1979  Scottish History Society (4th Series) Volume 15, ‘Papers on Peter May, Land Surveyor (1749-1793)’ Edited by Ian H. Adams Ph.D., Printed by T.&A. Constable LTD., Edinburgh, Great Britain. [ISBN 0-906245-05-2]

1. Some references number Thomas as the 8th Earl of Kinnoull.

2. The stagecoach wasn’t introduced in Britain until 1784.

3. In all honesty we should point out that it does not say that George Keir is factor to the Earl of Kinnoull, but this is a mute point. Duplin-House is the traditional home of the factor and the duties being performed are those expected of the factor. We can only assume that William Rankine (Ranken), the factor to George Henry Hay, the old Earl, who died in 1758 (and incidentally the purchaser of Brodsworth Hall in Yorkshire – see the previous blog #10), has himself either retired or passed away by 1763.

4. Again we cannot be certain that the George Keir spoken of in this (1762) advertisement is indeed George Keir (Sr.) factor to ‘Lawyer’ John Stanhope of Low Hall, Horsforth (it could be for instance referring to George Keir (Jr.)) Nor can we know for sure that George Keir (Sr.) is still in that position – the advertisement could have been placed the previous year? However, taken at face value, it would appear that George Keir (Sr) [& family] remained in Yorkshire until mid to late-1762.

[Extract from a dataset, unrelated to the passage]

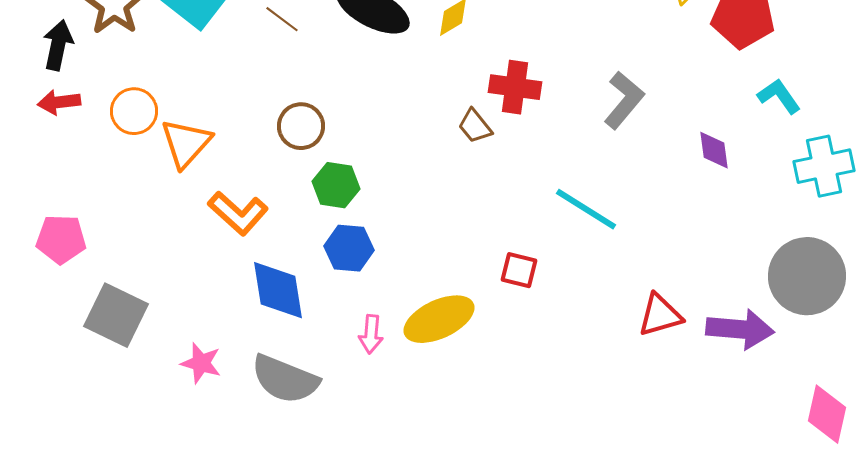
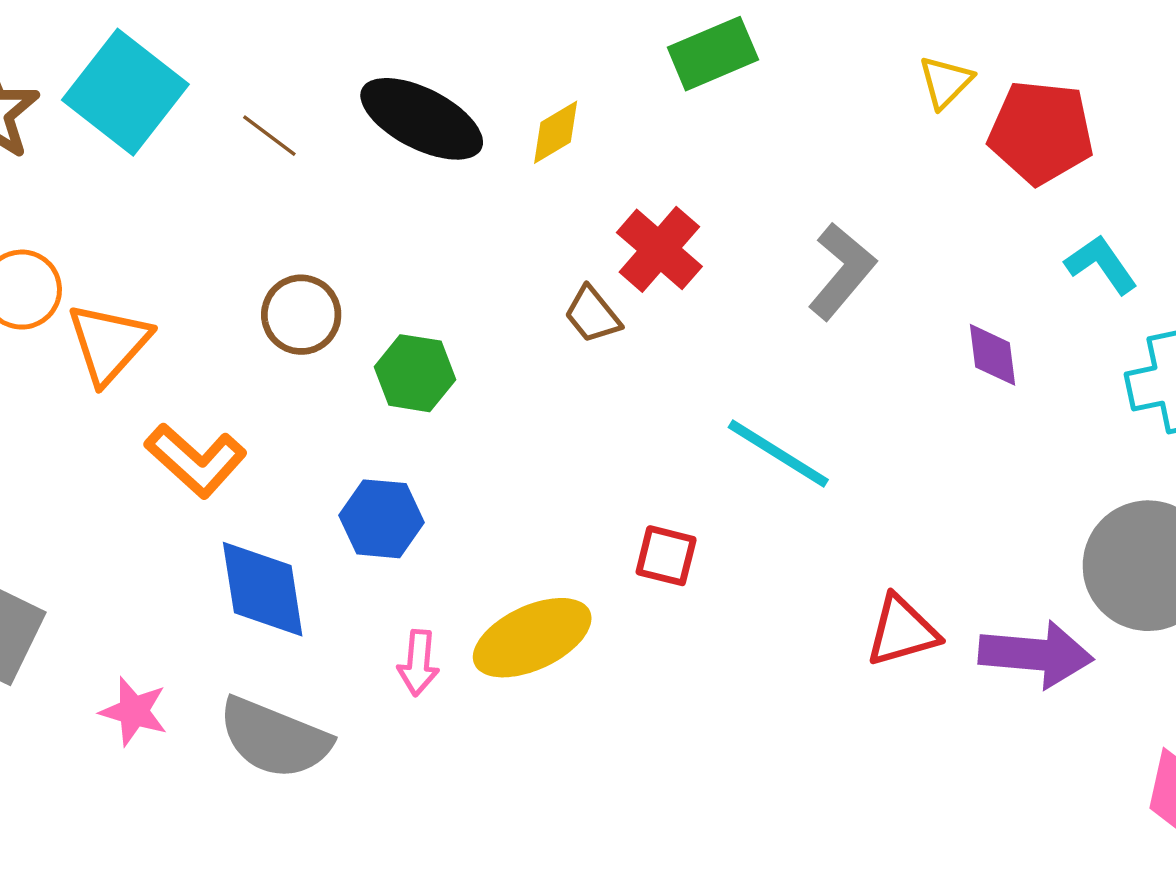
red cross: (515, 87) -> (659, 249), turned 33
green hexagon: (336, 185) -> (415, 373), moved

5. This institution is Scotland oldest  free, public lending library, school & museum (incidentally founded by David Drummond, the 3rd Lord Madertie, in around 1680 and inherited in 1739 by Robert Hay Drummond {the Earl of Kinnoull’s brother and destined to be Archbishop of York as per blog #9}. Hay-Drummond raised the funds and commissioned architect Charles Freebairn to design and build a new Georgian Library building immediately adjacent to the Chapel – the structure which still stands today.) The Library of Innerpeffray has its own website which is worthwhile visiting: http://www.innerpeffraylibrary.co.uk/

6. Some of these letters (especially those dated from 1780) are held with the National Records of Scotland’s Earls of Seafield (1215-1939) collection – catalogue number GD248 / Inventories and miscellaneous papers; reference: https://www.nrscotland.gov.uk/research/guides/private-papers

7. Private correspondence (with the current heir apparent to the Earl of Elgin). Note also: In 1781, James Hope-Johnstone became the 3rd Earl of Hopetoun (at age 40) and was to be John Keir’s new employer.